I would not try another book from Jeffrey Pfeffer. For an academic with credentials like his he has to know he skates on thin ice with his examples and that half of the US public will react negatively to contemporary examples. Since he chose to use those examples anyway, instead of others from less emotional milieus that could have illustrated his points just as well, I have to conclude that he had at least one ulterior motive to this book. I don't care to support that kind of writing. I don't watch movies done by actors who overshadow the story with political statements, or listen to journalists who sell their political views by deceit and don't read authors who try to slip politics into books, either. The way that he chose to highlight his favorite political party with sycophantic valentines to them and damn his enemies with faint praise was very annoying and detracted from his major points. It was the equivalent of saying things like "the wife-beater got away with it in court because of his projection of confidence" on his enemies, then turning around and lauding one person who was disbarred from his home state's legal association, another who had recklessly killed someone and lied about it, and so more. Very irritating.
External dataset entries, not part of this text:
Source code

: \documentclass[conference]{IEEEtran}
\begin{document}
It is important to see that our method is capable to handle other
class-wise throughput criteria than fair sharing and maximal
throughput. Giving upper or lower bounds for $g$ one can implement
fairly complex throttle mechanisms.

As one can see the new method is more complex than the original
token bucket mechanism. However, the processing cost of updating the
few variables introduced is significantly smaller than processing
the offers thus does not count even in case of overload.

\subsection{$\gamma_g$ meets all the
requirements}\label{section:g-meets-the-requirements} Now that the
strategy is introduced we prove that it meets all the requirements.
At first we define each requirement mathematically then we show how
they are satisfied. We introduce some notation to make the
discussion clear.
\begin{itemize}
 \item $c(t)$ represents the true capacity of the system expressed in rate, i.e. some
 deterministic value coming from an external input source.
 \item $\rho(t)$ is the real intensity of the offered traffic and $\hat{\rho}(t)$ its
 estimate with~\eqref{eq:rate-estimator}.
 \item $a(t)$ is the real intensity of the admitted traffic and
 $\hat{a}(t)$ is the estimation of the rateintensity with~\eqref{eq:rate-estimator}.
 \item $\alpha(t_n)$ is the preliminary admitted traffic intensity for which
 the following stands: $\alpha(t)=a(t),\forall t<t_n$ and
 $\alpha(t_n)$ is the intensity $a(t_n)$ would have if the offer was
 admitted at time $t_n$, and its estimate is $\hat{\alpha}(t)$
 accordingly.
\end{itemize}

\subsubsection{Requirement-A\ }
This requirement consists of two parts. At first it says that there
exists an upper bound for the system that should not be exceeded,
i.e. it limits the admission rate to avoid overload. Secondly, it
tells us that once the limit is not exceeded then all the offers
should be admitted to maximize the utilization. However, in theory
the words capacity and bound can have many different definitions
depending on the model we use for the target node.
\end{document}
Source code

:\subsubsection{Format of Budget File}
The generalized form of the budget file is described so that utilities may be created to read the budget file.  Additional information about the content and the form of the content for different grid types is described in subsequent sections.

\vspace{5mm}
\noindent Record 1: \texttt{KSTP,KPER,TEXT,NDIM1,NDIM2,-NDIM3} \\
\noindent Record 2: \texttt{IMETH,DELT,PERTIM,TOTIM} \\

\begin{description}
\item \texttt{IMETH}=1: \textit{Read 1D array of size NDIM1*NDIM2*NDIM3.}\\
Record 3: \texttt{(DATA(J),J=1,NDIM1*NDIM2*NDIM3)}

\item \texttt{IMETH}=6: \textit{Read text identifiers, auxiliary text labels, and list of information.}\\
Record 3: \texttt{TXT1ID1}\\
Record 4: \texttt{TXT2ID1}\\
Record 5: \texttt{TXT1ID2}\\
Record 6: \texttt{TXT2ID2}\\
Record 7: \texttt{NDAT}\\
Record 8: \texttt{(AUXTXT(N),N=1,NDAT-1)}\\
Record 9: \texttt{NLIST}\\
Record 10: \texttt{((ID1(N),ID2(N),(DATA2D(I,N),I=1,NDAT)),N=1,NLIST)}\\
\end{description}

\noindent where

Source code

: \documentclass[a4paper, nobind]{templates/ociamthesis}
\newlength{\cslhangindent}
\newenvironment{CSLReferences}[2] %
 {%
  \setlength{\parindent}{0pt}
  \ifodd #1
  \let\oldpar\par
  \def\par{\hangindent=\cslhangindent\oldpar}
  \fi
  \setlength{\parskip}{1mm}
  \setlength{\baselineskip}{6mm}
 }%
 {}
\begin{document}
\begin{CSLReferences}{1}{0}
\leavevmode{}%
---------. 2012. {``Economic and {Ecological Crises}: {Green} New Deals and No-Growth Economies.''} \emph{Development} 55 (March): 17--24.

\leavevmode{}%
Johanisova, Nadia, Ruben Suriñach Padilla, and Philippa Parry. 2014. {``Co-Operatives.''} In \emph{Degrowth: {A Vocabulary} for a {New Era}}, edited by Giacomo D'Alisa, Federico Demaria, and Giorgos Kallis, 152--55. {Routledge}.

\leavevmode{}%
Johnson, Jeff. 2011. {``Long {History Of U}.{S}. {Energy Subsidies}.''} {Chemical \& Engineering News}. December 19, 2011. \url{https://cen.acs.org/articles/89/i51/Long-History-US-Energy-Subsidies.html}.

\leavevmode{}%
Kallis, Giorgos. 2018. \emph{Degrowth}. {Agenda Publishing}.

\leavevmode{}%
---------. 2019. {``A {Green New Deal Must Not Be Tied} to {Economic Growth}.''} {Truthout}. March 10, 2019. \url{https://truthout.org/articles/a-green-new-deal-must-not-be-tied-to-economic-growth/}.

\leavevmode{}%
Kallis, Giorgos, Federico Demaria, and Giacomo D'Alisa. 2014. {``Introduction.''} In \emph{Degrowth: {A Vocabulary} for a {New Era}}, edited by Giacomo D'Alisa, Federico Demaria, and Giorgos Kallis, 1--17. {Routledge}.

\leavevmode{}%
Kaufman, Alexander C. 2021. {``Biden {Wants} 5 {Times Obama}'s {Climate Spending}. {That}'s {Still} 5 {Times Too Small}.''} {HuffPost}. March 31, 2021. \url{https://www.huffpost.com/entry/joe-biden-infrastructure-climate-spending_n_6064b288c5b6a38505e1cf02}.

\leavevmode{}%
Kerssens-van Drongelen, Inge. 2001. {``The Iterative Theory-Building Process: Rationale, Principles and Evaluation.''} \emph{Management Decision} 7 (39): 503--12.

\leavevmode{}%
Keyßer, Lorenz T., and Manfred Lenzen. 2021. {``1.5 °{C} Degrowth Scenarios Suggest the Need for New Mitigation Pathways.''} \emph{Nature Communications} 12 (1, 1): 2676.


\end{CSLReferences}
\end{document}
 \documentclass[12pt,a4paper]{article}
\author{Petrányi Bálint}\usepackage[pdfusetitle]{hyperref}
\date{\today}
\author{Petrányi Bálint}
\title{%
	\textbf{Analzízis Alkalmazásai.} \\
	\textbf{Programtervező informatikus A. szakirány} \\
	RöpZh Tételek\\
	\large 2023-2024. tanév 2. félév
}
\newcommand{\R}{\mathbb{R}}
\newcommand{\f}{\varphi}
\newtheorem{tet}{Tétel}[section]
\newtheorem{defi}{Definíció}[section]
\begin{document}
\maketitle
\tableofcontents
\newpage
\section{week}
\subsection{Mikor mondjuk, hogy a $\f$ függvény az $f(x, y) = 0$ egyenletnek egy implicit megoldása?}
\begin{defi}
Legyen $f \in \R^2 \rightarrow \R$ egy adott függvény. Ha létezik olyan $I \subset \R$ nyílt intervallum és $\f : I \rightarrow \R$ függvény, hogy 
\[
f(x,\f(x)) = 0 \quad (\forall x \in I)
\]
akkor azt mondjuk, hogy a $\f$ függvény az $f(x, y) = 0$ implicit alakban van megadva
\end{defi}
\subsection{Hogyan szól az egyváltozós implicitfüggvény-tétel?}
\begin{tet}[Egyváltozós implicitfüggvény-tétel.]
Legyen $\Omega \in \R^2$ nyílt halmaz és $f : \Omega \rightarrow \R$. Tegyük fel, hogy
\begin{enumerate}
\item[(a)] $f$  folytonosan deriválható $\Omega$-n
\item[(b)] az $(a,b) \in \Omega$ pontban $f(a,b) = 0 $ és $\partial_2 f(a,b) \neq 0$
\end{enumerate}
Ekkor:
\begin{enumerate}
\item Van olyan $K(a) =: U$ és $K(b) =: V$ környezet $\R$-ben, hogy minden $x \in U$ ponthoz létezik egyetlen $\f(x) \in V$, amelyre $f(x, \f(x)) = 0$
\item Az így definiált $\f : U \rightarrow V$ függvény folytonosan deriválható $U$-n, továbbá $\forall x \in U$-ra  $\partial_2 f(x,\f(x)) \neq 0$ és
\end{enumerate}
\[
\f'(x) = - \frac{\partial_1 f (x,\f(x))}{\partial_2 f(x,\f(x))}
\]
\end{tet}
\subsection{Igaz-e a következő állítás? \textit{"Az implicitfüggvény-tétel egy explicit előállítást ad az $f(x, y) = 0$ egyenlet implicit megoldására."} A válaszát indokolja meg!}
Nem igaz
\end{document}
What was the most interesting aspect of this story? The least interesting?
The way Mr. Pfeffer illustrated the health aspects of understanding power hit home. I listened to those points and forced myself to continue the book when it bogged down in tributes to his friends.
What did you like about the performance? What did you dislike?
The performance was fine, which I know means it was probably extremely skillful because business books do not lend themselves to interesting narration.
Who do you think would benefit most from listening to Power?
I think many people could benefit from the Clif's Notes and not have to put up with the irrelevancies.
Any additional comments?
Cialdini's book on Influence is the standard for this genre. The author should note Cialdini's neutral political examples and adjust accordingly. Obviously power is a political issue so one would have to use political examples, but why not 11th century Japan, ancient Rome or anything else that is not so emotionally charged as current politics?